Siyasi hayatında defalarca medyanın itibar suikastına uğramış bir kardeşiniz olarak dillendiriyorum. Manşetlerle çarpışa çarpışa bugünlere geldik. Gerçeğin ta kendini olduğu için söylüyoruz. Türkiye'nin nereden nereye geldiğini sizlerde net göreceksiniz. 28 Şubat dönemindeki korkunç medya atmosferini hiçbirimiz hatırlamak istemiyoruz.Türkiye bugün 2002 öncesine göre daha özgür, tartışmasız medya ekosistemine sahiptir. Bu özgürlük ortamı çoğu zaman sorumsuzluk, kuralsızlık seviyesine kadar gitmektedir. Milli güvenliğe dair konularda ülkemizdeki basın kuruluşları Batı'daki meslektaşlarına nazaran daha rahat kalem oynatmaktadır. MİT TIR'larının durdurulmasından Gezi Parkı'na kadar bunu yaşadık. Türkiye teröre destek veren bir ülke gibi lanse edildi.

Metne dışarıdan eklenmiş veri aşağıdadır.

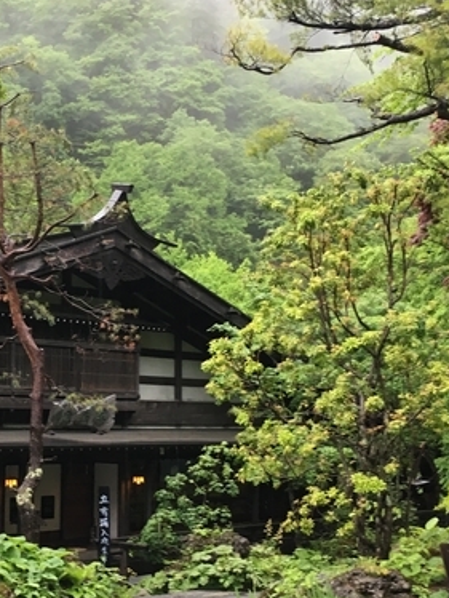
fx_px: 1071
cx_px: 67
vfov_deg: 31.1
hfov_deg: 23.2
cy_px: 355
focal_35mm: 62
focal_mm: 4.15
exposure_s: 1/30
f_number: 2.2
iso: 25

"SOKAK RÖPORTAJI ADI ALTINDA ADETA TERÖR ESTİRİYORLAR"
Eline mikrofon, kamera alanın kendini gazeteci ve muhabir olarak gördüğü bir ülkede yaşıyoruz. Bu şahıslar 'sokak röportajı' adı altında sokaklarda adeta terör estiriyor. Millete hakaret etme cüretini kendinde buluyorlar. Gerek provokatif sorularla, gerekse sorunlu üslupla milletimiz açıkça tahrik ediliyor. İtibar suikastları ve hakaretler karşısında yargı harekete geçtiğinde, bu kez 'basın özgürlüğü' denilerek yaygara kopartılıyor. Bunun kabul edilebilir yanı yok. Nasıl cübbe giyen hakim, savcı, avukat olmuyorsa, nasıl üniforma giyen polis ve asker kabul edilmiyorsa, nasıl her stetoskop takana doktor demiyorsak, eline mikrofon ve kamera alıp sokağa çıkan herkes gazeteci değildir.
"YENİ TÜRKİYE'DE ARTIK ESKİYE RAĞBET KALMAMIŞTIR"
Son 40-50 günde yaşananlar, ellerine fırsat geçtiğinde bunların nasıl bir faşist rüzgar estireceklerini bir kez daha göstermiştir. Onlara bugün şu atasözümüzü tekrar hatırlatmak isterim; eskiye rağbet olsaydı bit pazarına nur yağardı. Birileri hale kabullenmek istemese de yeni Türkiye'de artık eskiye rağbet kalmamıştır. Darbe bültenini aratmayan gazete çıkarılan, vesayetçilere manşetlerden selam çakılan, antidemokratik güç odaklarına sözcülük yapılan günler inşallah bir daha geri gelmemek üzere eskide kalmış, kötü bir anı olarak maziye karışmıştır.
Bugüne kadar Anadolu Medyası olarak mesleki kaidelere ve etik kurallara uyma noktasında sergilediğiniz sorumlu ve örnek çalışmalarınızdan ötürü hepinize ayrı ayrı teşekkür ediyorum. Rabbim kaleminizi güçlü, niyetinizi halis, yolunuzu açık eylesin diyorum. Ödül kazanan arkadaşlarımızı tekrar tebrik ediyorum. Halkın hizmetinde olan basın emekçilerin şükranlarımı sunuyorum. Kalın sağlıcakla."